If the libraries had at any point saw the error of their ways and thrown some support behind technical services, and done a proper cataloguing job on their collections, including journals most importantly, those leeches who make up the third party profiteering journal indexers/database vendors wouldn’t have had such an easy job getting a foothold. Think of the thousands that would have been saved. Millions! Wouldn’t it be better to employ more cataloguers in tech services than to line some third party’s pockets with university funds?

Eventually the necessity of full-text access would have reared its ugly head. But if we already had records and could search them, I think it would have been a fairly minor thing to get access to scanned versions. They probably wouldn’t have been cheap, but they would have to fit into our interface, no the other way around.
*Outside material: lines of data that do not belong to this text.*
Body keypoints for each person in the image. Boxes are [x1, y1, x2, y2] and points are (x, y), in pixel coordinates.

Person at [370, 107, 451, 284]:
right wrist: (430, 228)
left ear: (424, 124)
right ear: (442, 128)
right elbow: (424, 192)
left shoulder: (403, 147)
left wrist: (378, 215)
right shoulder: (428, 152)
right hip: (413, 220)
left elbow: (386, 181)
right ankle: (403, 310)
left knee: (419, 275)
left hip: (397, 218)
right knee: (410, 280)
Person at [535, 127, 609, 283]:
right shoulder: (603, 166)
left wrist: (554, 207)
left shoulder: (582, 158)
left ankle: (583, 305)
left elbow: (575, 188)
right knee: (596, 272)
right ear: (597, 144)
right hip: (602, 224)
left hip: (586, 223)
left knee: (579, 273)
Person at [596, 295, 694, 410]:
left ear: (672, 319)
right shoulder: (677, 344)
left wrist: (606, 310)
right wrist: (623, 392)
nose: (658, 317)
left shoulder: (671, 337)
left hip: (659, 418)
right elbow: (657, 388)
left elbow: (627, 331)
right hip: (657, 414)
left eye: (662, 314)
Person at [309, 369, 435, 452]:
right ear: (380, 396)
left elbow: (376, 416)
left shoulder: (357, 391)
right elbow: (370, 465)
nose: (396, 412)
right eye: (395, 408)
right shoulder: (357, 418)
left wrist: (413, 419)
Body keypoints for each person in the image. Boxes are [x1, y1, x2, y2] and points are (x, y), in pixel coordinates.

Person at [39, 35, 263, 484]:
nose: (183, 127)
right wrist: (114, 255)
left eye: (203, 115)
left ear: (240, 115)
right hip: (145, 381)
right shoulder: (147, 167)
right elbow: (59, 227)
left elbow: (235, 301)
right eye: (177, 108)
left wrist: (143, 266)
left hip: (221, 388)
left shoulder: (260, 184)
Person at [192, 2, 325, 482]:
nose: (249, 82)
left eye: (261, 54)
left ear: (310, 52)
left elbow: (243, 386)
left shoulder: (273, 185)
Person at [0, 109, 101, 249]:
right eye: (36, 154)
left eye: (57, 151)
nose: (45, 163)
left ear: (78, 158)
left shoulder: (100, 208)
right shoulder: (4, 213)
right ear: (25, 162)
Liz and I were talking about the revolution, you see. That’s when we get all the scholars on the continent to say, okay, that’s it. We’re done. We’re not submitting articles to these bloodsuckers anymore. We’re not going to peer review anything. We don’t get paid to do this, we do it because it’s a service to our profession. Why are universities paying for access to scholarship they pay faculty to produce? So what if one day all the faculty say, that’s it. We’re going open source. Our research is going to be open to everyone. We’re founding our own journals. We’ll charge a bare minimum for pdfs or print versions. We’ll form our own publishing divisions. Instead of funnelling thousands to the third parties, we’ll fund a new department in our academic libraries to handle journal publications. We’ll submit to each other, peer review each other. And the sun will rise the next day on a better world.

Me and Liz are going to take over the world.